Anya Taylor-Joy first charmed us in The VVitch. Here, she showcases her range as the well-meaning and popular Emma. Her reinvention of Emma Woodhouse helps elevate this adaptation, especially with her tenacity and the small nuances she puts in her acting. Emma Woodhouse is unapologetically unlikeable in her iteration, but it makes the movie even better. 

Little Women

Greta Gerwig, no doubt, was onto something when she cast Saoirse Ronan as the iconic boyish writer Josephine "Jo" March. The novel Little Women has been beloved since Louisa May Alcott wrote it, inspired by her sisters after a publisher asked her to write a story for young girls. 

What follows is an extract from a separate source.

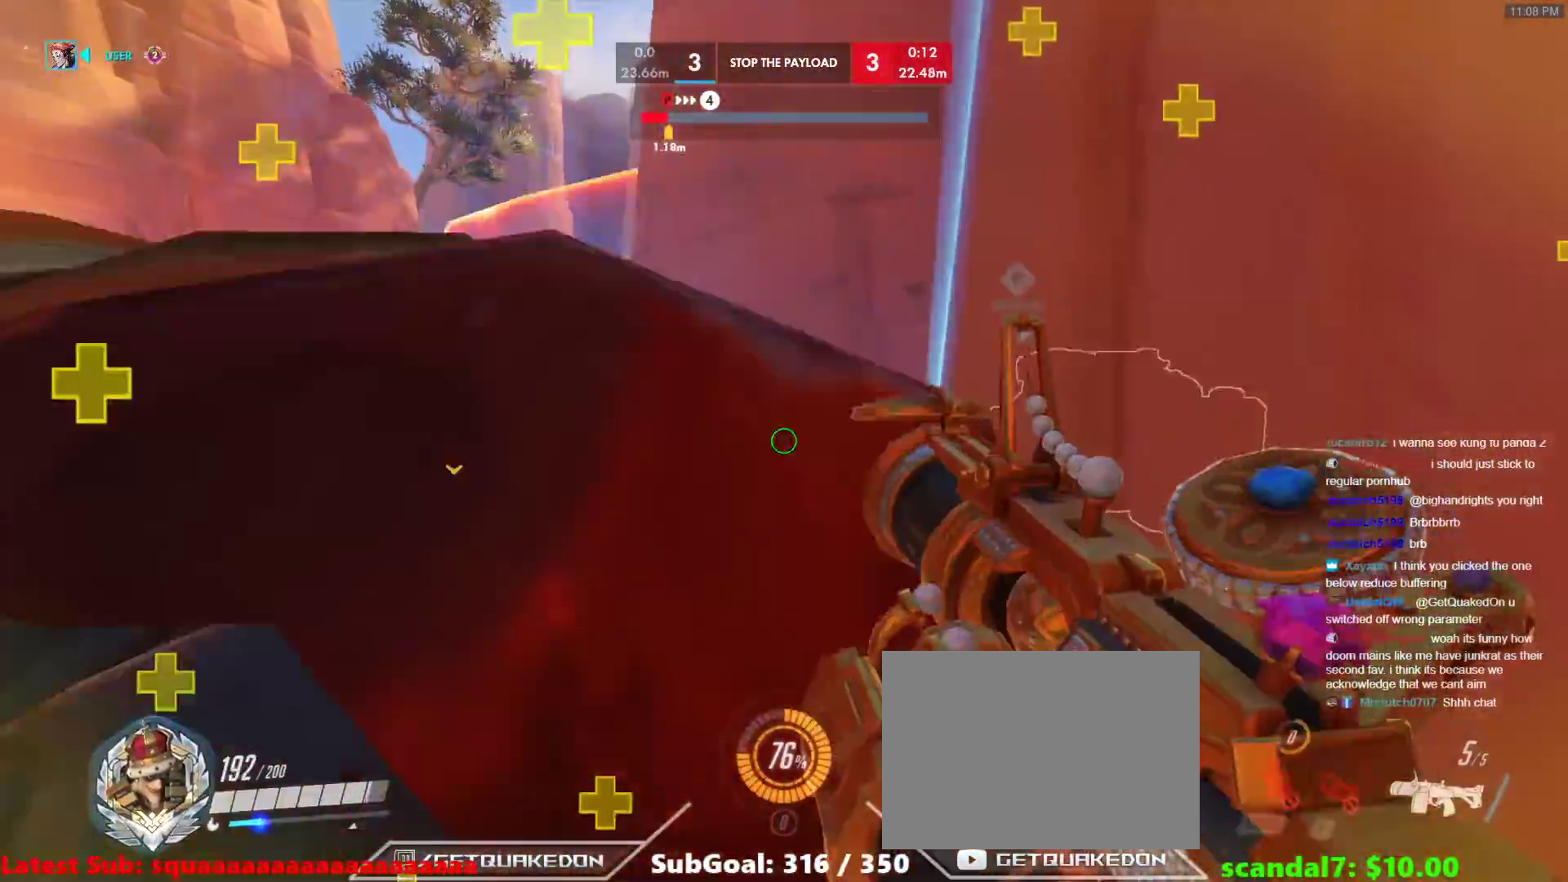
{"keys": ["a", "s"], "events": [[100, "s", "down"], [367, "space", "down"], [467, "space", "up"]]}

The delicious twist of the Gerwig adaptation is that Jo is the author of the novel Little Women. As a result, the ending can be interpreted in several ways, and this enhances the story into one that tackles creative passion and achievement - a beautiful and fresh take on a classic story that does not betray its themes. 

Room

The captivity described in the 2010 novel can stand on its own if it wants to deliver the tension of the captivity. When the adaptation hit the screens five years later, such tension continued. Moviegoers clung to the edge of their seats, and there was a breathless unease that made it hard for them to look away from the silver screen simply. 

Wrapping Up

They say you can judge the screenwriter by the way the story and screenplay of a movie are written. If that is the question, then these examples have certainly held up quite well. These stories are some of the most enjoyable. We hope they will keep up well with some of the better book adaptations.